Polish Jews Need American Relief to Survive, Says JTA Correspondent on Arrival Here

The surviving Jews in the liberated section of Poland are desperately in need of assistance and are depending on American Jewish relief groups to provide food, clothing, medicine and other vitally needed supplies, according to Raymond A. Davies, Jewish Telegraphic Agency correspondent in Moscow, who has just arrived here. Davies was the first American Jewish correspondent to visit Poland.

Although the Nazi occupation has left the few Jewish survivors broken in both body and spirit, he said that a basis for a revival of the Jewish community exists if aid is received soon and in large quantities. Davies estimated that there are 20,000 Jews in the section of Poland east of the Curzon line; another 20,000 in the liberated area west of the Curzon line; and about 100,000 in the territory still occupied by the Germans.
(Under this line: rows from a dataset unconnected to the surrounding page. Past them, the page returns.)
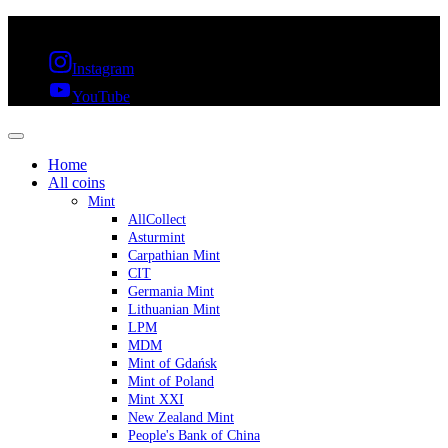
FREE SHIPPING OVER 300€ & 30 DAYS RETURN
Instagram
YouTube
Home
All coins
Mint
AllCollect
Asturmint
Carpathian Mint
CIT
Germania Mint
Lithuanian Mint
LPM
MDM
Mint of Gdańsk
Mint of Poland
Mint XXI
New Zealand Mint
People's Bank of China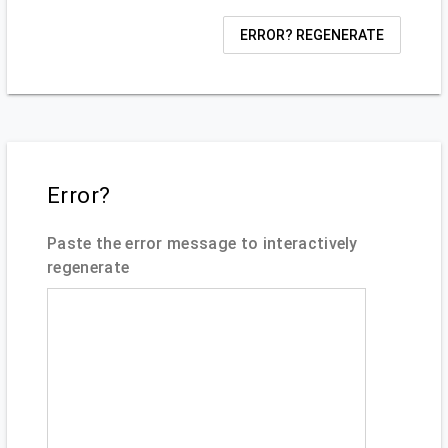
ERROR? REGENERATE
Error?
Paste the error message to interactively
regenerate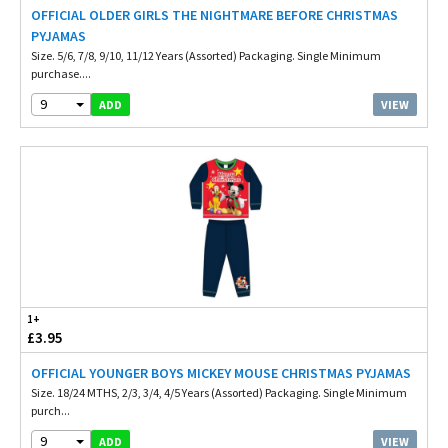
OFFICIAL OLDER GIRLS THE NIGHTMARE BEFORE CHRISTMAS
PYJAMAS
Size. 5/6, 7/8, 9/10, 11/12 Years (Assorted) Packaging. Single Minimum
purchase....
9
VIEW
ADD
1+
£3.95
OFFICIAL YOUNGER BOYS MICKEY MOUSE CHRISTMAS PYJAMAS
Size. 18/24 MTHS, 2/3, 3/4, 4/5 Years (Assorted) Packaging. Single Minimum
purch...
9
VIEW
ADD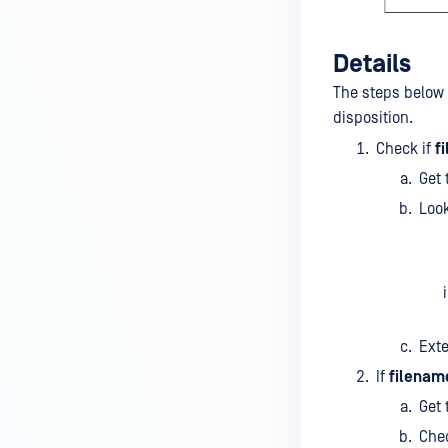
Details
The steps below 
disposition.
Check if
f
Get 
Look
Exte
If
filenam
Get 
Chec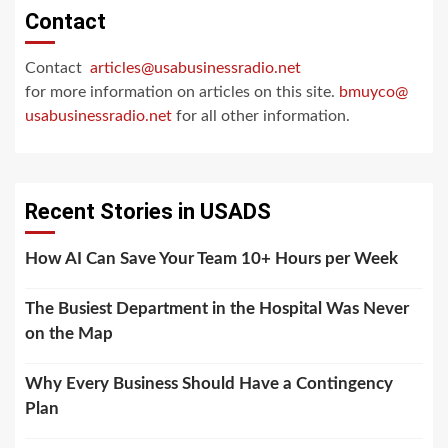
Contact
Contact
articles@usabusinessradio.net
for more information on articles on this site.
bmuyco@
usabusinessradio.net
for all other information.
Recent Stories in USADS
How AI Can Save Your Team 10+ Hours per Week
The Busiest Department in the Hospital Was Never
on the Map
Why Every Business Should Have a Contingency
Plan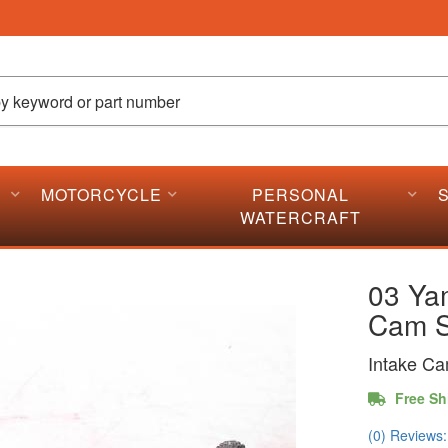
MOTORCYCLE
PERSONAL
WATERCRAFT
03 Ya
Cam S
Intake Ca
Free Sh
(0) Reviews: 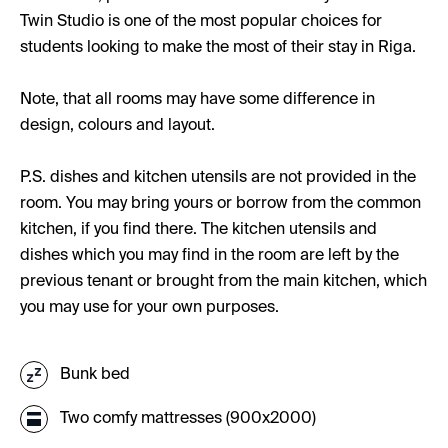
Twin Studio is one of the most popular choices for
students looking to make the most of their stay in Riga.
Note, that all rooms may have some difference in
design, colours and layout.
P.S. dishes and kitchen utensils are not provided in the
room. You may bring yours or borrow from the common
kitchen, if you find there. The kitchen utensils and
dishes which you may find in the room are left by the
previous tenant or brought from the main kitchen, which
you may use for your own purposes.
Bunk bed
Two comfy mattresses (900x2000)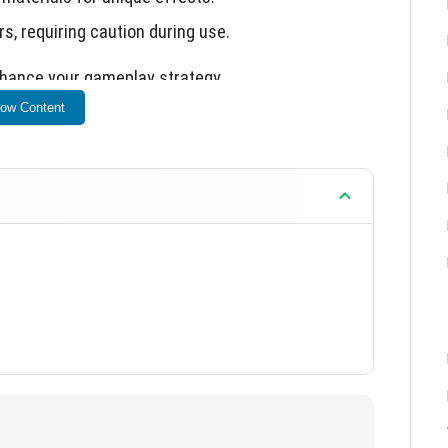
s, requiring caution during use.
enhance your gameplay strategy.
ow Content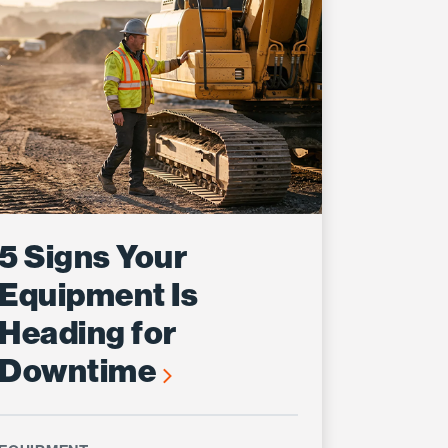
5 Signs Your
Equipment Is
Heading for
Downtime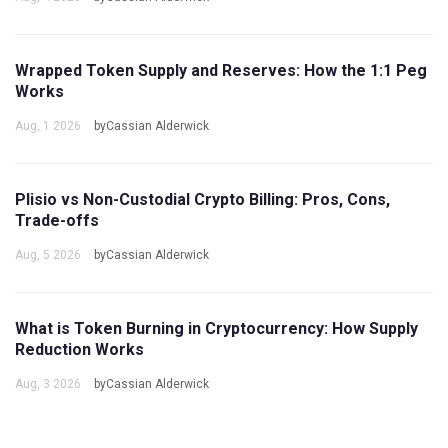
Wrapped Token Supply and Reserves: How the 1:1 Peg
Works
Aug, 1 2026
byCassian Alderwick
Plisio vs Non-Custodial Crypto Billing: Pros, Cons,
Trade-offs
Aug, 5 2026
byCassian Alderwick
What is Token Burning in Cryptocurrency: How Supply
Reduction Works
Aug, 3 2026
byCassian Alderwick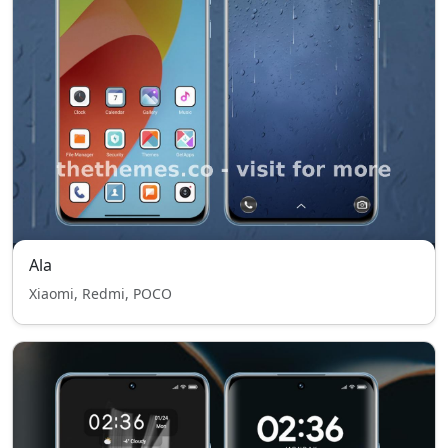
Ala
Xiaomi, Redmi, POCO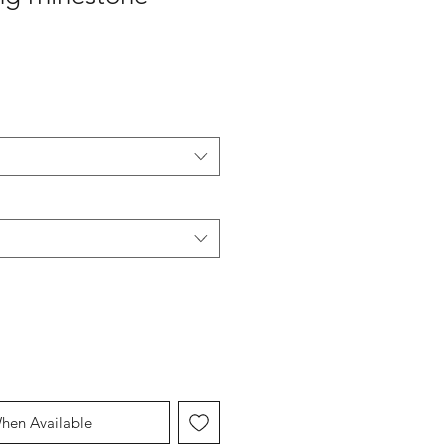
hen Available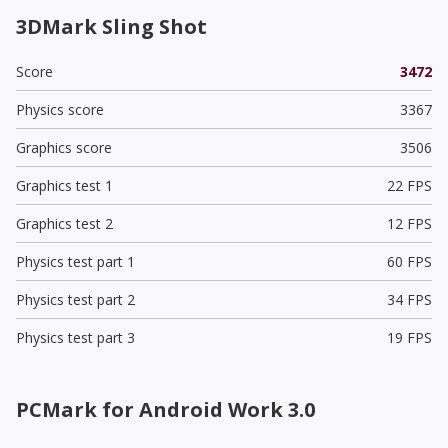
3DMark Sling Shot
Score
3472
Physics score
3367
Graphics score
3506
Graphics test 1
22 FPS
Graphics test 2
12 FPS
Physics test part 1
60 FPS
Physics test part 2
34 FPS
Physics test part 3
19 FPS
PCMark for Android Work 3.0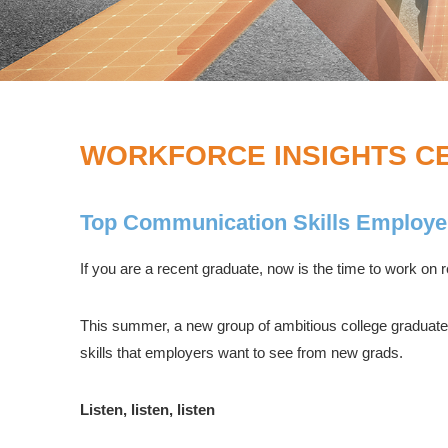
WORKFORCE INSIGHTS C
Top Communication Skills Employe
If you are a recent graduate, now is the time to work on re
This summer, a new group of ambitious college graduates
skills that employers want to see from new grads.
Listen, listen, listen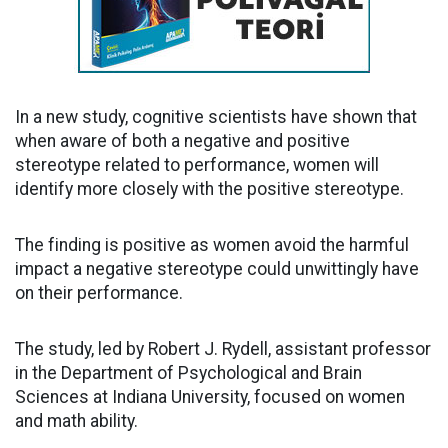
In a new study, cognitive scientists have shown that
when aware of both a negative and positive
stereotype related to performance, women will
identify more closely with the positive stereotype.
The finding is positive as women avoid the harmful
impact a negative stereotype could unwittingly have
on their performance.
The study, led by Robert J. Rydell, assistant professor
in the Department of Psychological and Brain
Sciences at Indiana University, focused on women
and math ability.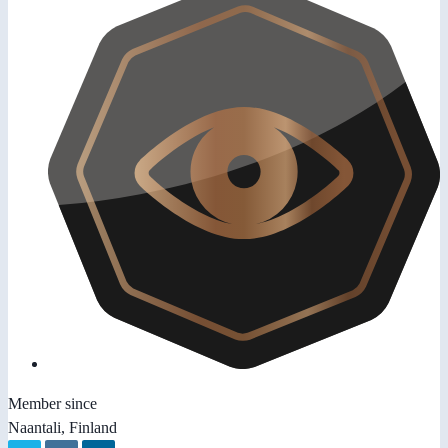
Member since
Naantali, Finland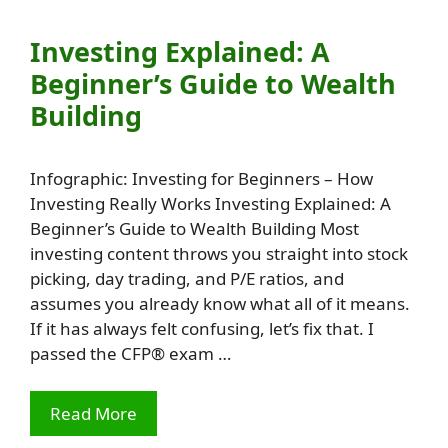
Investing Explained: A
Beginner’s Guide to Wealth
Building
Infographic: Investing for Beginners – How
Investing Really Works Investing Explained: A
Beginner’s Guide to Wealth Building Most
investing content throws you straight into stock
picking, day trading, and P/E ratios, and
assumes you already know what all of it means.
If it has always felt confusing, let’s fix that. I
passed the CFP® exam …
Read More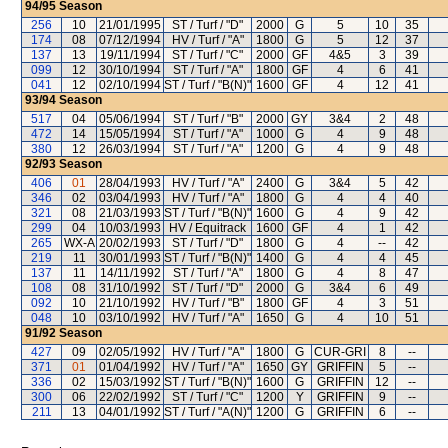
94/95
Season
256
10
21/01/1995
ST / Turf / "D"
2000
G
5
10
35
174
08
07/12/1994
HV / Turf / "A"
1800
G
5
12
37
137
13
19/11/1994
ST / Turf / "C"
2000
GF
4&5
3
39
099
12
30/10/1994
ST / Turf / "A"
1800
GF
4
6
41
041
12
02/10/1994
ST / Turf / "B(N)"
1600
GF
4
12
41
93/94
Season
517
04
05/06/1994
ST / Turf / "B"
2000
GY
3&4
2
48
472
14
15/05/1994
ST / Turf / "A"
1000
G
4
9
48
380
12
26/03/1994
ST / Turf / "A"
1200
G
4
9
48
92/93
Season
406
01
28/04/1993
HV / Turf / "A"
2400
G
3&4
5
42
346
02
03/04/1993
HV / Turf / "A"
1800
G
4
4
40
321
08
21/03/1993
ST / Turf / "B(N)"
1600
G
4
9
42
299
04
10/03/1993
HV / Equitrack
1600
GF
4
1
42
265
WX-A
20/02/1993
ST / Turf / "D"
1800
G
4
--
42
219
11
30/01/1993
ST / Turf / "B(N)"
1400
G
4
4
45
137
11
14/11/1992
ST / Turf / "A"
1800
G
4
8
47
108
08
31/10/1992
ST / Turf / "D"
2000
G
3&4
6
49
092
10
21/10/1992
HV / Turf / "B"
1800
GF
4
3
51
048
10
03/10/1992
HV / Turf / "A"
1650
G
4
10
51
91/92
Season
427
09
02/05/1992
HV / Turf / "A"
1800
G
CUR-GRI
8
--
371
01
01/04/1992
HV / Turf / "A"
1650
GY
GRIFFIN
5
--
336
02
15/03/1992
ST / Turf / "B(N)"
1600
G
GRIFFIN
12
--
300
06
22/02/1992
ST / Turf / "C"
1200
Y
GRIFFIN
9
--
211
13
04/01/1992
ST / Turf / "A(N)"
1200
G
GRIFFIN
6
--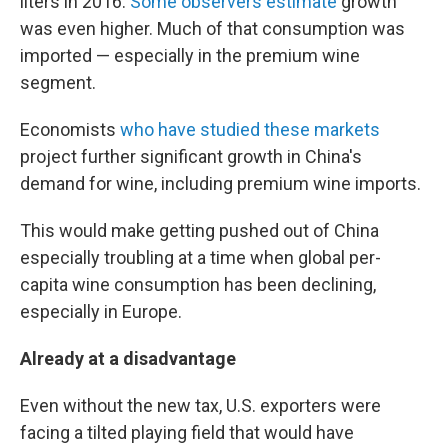
liters in 2016.
Some observers estimate
growth
was even higher. Much of that consumption was
imported — especially in the premium wine
segment.
Economists
who have studied these markets
project further significant growth in China's
demand for wine, including premium wine imports.
This would make getting pushed out of China
especially troubling at a time when global per-
capita wine consumption has been declining,
especially in Europe.
Already at a disadvantage
Even without the new tax, U.S. exporters were
facing a tilted playing field that would have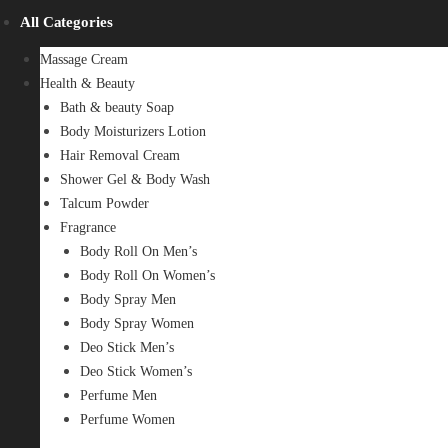
All Categories
Massage Cream
Health & Beauty
Bath & beauty Soap
Body Moisturizers Lotion
Hair Removal Cream
Shower Gel & Body Wash
Talcum Powder
Fragrance
Body Roll On Men’s
Body Roll On Women’s
Body Spray Men
Body Spray Women
Deo Stick Men’s
Deo Stick Women’s
Perfume Men
Perfume Women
Few responsible officials entertain any hopes that this bast group will survive, he stated. One of the most tragic aspects of the situation, he pointed out, is the almost complete extermination of Polish Jewish children. Up to the time he left Russia, last month, only seven survivors had been registered with the Jewish Committee in Lublin.

Davies revealed that Polish Jews who had resided in territory west of the Curzon line prior to the war, and who are now in the Soviet Union, are being permitted to return, even though some of them had indicated that they wished to obtain Soviet citizenship. A few have already trickled back. He said that more than 300,000 are in Russia, in addition to a like number who lived east of the Curzon line, in territory which joined the Soviet Union in 1939.

Pressed for details of what he saw at the Maidanak death camp, where an estimated 1,500,000 Jews were killed, Davies said that it defied description. He saw mounds of human ashes ten times as large as an average room, and personal belongings of thousands of families scattered about. He brought home with him, an urn of ashes, some crystals of the cyclone gas which was used in the asphyxiation chambers, a child’s shoe, taken from a pile of 90,000, and a family album belonging to a Jewish family of Vienna.